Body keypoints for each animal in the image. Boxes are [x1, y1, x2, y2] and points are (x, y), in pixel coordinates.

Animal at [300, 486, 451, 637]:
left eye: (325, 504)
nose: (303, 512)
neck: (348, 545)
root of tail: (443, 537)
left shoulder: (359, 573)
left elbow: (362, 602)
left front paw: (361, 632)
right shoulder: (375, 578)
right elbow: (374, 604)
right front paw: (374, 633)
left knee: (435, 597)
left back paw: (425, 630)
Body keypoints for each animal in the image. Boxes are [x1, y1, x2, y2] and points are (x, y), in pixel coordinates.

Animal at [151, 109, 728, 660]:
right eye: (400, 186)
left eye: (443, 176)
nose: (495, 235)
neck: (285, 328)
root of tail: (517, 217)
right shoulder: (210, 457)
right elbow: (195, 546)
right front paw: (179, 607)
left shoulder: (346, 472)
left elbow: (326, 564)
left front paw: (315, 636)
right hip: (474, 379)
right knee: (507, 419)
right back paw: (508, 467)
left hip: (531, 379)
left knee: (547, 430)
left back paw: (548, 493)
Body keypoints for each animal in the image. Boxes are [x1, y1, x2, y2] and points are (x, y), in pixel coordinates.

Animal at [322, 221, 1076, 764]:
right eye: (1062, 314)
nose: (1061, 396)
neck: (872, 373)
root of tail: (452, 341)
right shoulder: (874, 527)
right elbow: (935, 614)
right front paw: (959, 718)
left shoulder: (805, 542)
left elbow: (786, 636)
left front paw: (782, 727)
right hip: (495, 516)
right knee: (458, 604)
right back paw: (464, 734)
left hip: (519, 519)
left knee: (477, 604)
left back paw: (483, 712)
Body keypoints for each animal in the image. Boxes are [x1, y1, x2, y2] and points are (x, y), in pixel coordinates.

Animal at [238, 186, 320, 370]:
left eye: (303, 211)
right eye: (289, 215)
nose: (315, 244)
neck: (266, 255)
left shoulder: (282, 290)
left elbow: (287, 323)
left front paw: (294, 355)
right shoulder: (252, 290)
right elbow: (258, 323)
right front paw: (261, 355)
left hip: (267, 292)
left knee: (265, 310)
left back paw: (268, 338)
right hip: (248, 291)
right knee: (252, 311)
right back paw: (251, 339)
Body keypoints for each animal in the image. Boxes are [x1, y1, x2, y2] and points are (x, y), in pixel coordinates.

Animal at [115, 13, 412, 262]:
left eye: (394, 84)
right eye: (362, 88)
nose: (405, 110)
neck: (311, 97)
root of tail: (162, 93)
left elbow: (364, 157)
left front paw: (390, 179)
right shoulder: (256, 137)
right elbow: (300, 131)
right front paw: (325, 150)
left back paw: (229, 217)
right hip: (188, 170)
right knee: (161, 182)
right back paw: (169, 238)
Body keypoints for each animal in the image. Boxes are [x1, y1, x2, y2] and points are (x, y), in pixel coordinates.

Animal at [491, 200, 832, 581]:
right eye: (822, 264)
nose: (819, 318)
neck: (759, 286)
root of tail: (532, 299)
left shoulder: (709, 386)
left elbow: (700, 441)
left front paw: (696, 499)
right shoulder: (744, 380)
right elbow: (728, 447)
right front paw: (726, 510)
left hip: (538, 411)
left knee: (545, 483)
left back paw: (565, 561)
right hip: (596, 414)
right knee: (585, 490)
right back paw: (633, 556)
==================================================
Read through the data and copy every line where "tail" shows up.

root of tail: (443, 537)
root of tail: (517, 217)
root of tail: (452, 341)
root of tail: (162, 93)
root of tail: (532, 299)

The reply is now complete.